In terms of regression, in our research, its evaluation showed moderate concordance, with heterogeneous rates being reported in former studies. Most studies that assess several features showed low reproducibility6,19,20 while others showed higher rates.23 Kang et al. showed better reproducibility for regression in their study, yet we should mention that this study was only focused on regression. It should be expected that a study associated with only one feature should reach higher concordance than studies assessing several variables, especially if there is previous training. Categorization of regression and criteria have changed over time, which can be a cause of variable concordance. In fact, some studies consider early, intermediate or late regression,23 while others only consider two grades (presence or slight/absence).19,20
Literature is scarce on the interobserver reproducibility regarding necrosis and pleomorphism.
The variable pleomorphism is very subjective, and melanoma cells from malignant tumors are pleomorphic in general, particularly in some areas of the tumor. This feature can be problematic as it can be difficult to stablish due to its subjectivity.
Regarding assessment of necrosis, in Urso et al. study,13 interobserver concordance was stablished for 55 cases of melanoma and necrosis was found in one case only. Therefore, since it is a less prevalent feature, it can be a finding only made in a small area and go unnoticed.
Finally, there is a really important fact we should mention which is subjectivity, as it has been confirmed that even in some observations there is intraobserver discordance.

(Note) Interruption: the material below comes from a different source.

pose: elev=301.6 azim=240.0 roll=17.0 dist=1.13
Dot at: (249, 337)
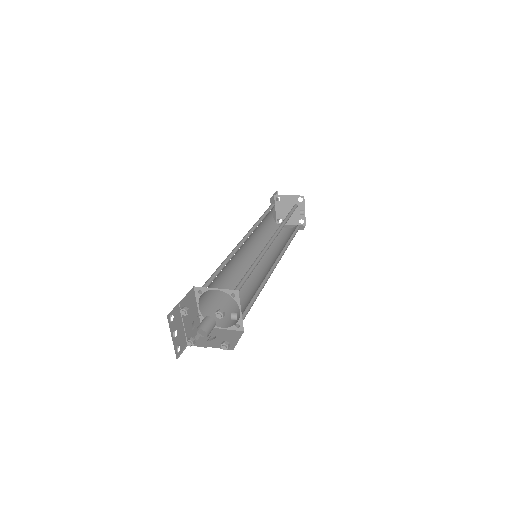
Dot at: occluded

Consistent with this, Elmore et al. showed intraobserver discordance (and logically lower interobserver discordance) for categorizing atypia in melanocytic lesions, especially when categorizing those with values different than the extreme values.8
We propose that, if possible, variables should be redefined and regrouped with fewer categories. For example, pagetoid spread could be categorized into two rather than four groups considering 0: absence or minor pagetoid spread (<25% of the cells) and 1: overt pagetoid spread (>25% of the cells). Similarly, nest formation could be redefined as having two categories only; 0: non or minimal nest formation (<25% of cells in intraepidermal nests) vs 1: marked nest formation (>25% of cells in of intraepidermal nests). Shape of cells, epidermal contour and pigmentation could be also simplified in fewer categories.

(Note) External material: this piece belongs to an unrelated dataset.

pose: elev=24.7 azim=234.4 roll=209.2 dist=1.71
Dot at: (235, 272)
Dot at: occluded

On the contrary, there are some variables with low concordance that cannot be adjusted, such as lateral circumscription. Therefore, we will probably not use this variable for this definition in the future.
Any adjustment of the categories of the variable like their regrouping, if possible, should be tested for reproducibility again.
In our experience, after regrouping and studying interobserver concordance of pagetoid spread and nest formation only in pagetoid spread improved. It is an example that the regrouping of categories of variables can sometimes improve their reproducibility or, at least, maintain it, while making sure its relevance remains untouched.
Perhaps it is still early, but new technologies and A.I. could be a before and after in the histological categorization of melanocytic lesions. For this purpose, it is necessary to generate useful algorithms that should be trained until their diagnostic sensitivity approaches that of an experienced pathologist.24
As a matter of fact, a three-dimensional histology computer model of malignant melanoma has been tested with promising results. It evaluated different tissue levels while avoiding the problem of some features being present in a limited subset of slides. Although these are promising technologies in the field of histopathology diagnosis there are still some limitations that should be addressed.25
In conclusion, our study showed median moderate reproducibility of several histopathological features of melanoma, meaning that, if possible, some variables should be redefined and evaluated for interobserver agreement for future research.
Conflict of interestThe authors declare that they have no conflict of interest.